Kunst für das ganze Volk

Ein wohl einmaliger Moment in der Geschichte des Berliner Reichstages. Er steht im Mittelpunkt eines riesigen heiteren Volksfestes, das die Kunst ermöglichte.

Wer jetzt keine Geschäfte macht, macht nie welche. Hier wird alles verkauft – von den Kirschen aus Werder über die Ehrenabzeichen der DDR bis hin zu den Postkarten, Plakaten und Büchern, die dem Thema gewidmet sind, um dessentwillen Hunderttausende auf dieses Gelände gekommen sind.

Der Reichstag in Berlin ist unter der schimmernden Hülle, die Christo und seine Frau Jeanne-Claude ihm überstreifen ließen, verschwunden und als eine plastische Figur wieder auferstanden. Und diese strahlende Skulptur, die sich mit dem Wechsel des Lichts beständig ändert, hat magnetische Wirkung, übt einen Zauber aus und beschwingt. Ein großes Volksfest ist im Gange, das sich kein Organisator so heiter hätte ausdenken können.

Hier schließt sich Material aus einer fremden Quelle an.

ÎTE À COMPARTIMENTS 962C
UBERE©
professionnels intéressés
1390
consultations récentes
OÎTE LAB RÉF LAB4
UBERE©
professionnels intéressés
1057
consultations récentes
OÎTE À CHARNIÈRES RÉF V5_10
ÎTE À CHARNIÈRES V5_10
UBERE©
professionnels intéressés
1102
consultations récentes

Es ist ein historischer Moment. Für den Reichstag selbst, wie schon vielfach beschrieben worden ist, aber auch und vor allem für die Kunst. Selbst wenn manche der Passanten und Bewunderer mit Christos Kunstverständnis nichts anzufangen wissen, so haben sie doch begriffen, daß eben dies nur die Kunst bewirken konnte. Doch etwas anderes zählt weit mehr: Auf einmal scheint die Grund-
regel außer Kraft gesetzt zu sein, die besagt, daß das, was die Massen anzieht, vor den Augen der Kritiker keinen Bestand hat, und daß dagegen jenes, was die Kritik lobt, nicht populär ist. Denn nun sind sie sich alle einig in der Faszination. Die Reichstagsverhüllung ist eine Kunstaktion für das ganze Volk.

Christo und Jeanne-Claude haben der Welt ein Bild geschenkt, das seit einem Vierteljahrhundert existiert. Zuerst befand es sich nur in den Köpfen des Künstlerpaares. Dann gelang es den beiden, das Bild anderen einzupflanzen und die zu ihren Anhängern, Freunden und Mitstreitern zu machen. Jetzt endlich hat das Bild eine für alle sichtbare, plastische Gestalt gewonnen.

Das Unglaubliche daran ist, daß die reale Form des verhüllten Reichstages exakt dem Bild entspricht, das Christo seit Jahren in Dutzenden von Variationen propagierte. Die Überraschung besteht in der Übereinstimmung von Traum und Wirklichkeit. Wann erlebt man das schon mal in der Architekturdiskussion, daß der Entwurf bis ins Detail die Wirkungen beschreibt, die das fertige Werk erzielt?

Natürlich gibt es weiterhin die Menschen, die auf Distanz bleiben oder das Projekt ablehnen. Trotzdem ist zu unterstellen, daß der verhüllte Reichstag auch dessen Gegner verändert. Wenn beispielsweise der Kanzler trotzig verkündet „Ich sehe ihn mir nicht an“, dann wird Christo darauf listig einwenden können, das brauche er auch gar nicht, da sich sicherlich auch in seinem Kopf das Bild festgesetzt habe. Gerade die Abwehr von Ideen trägt dazu bei, daß sich diese tief einbrennen.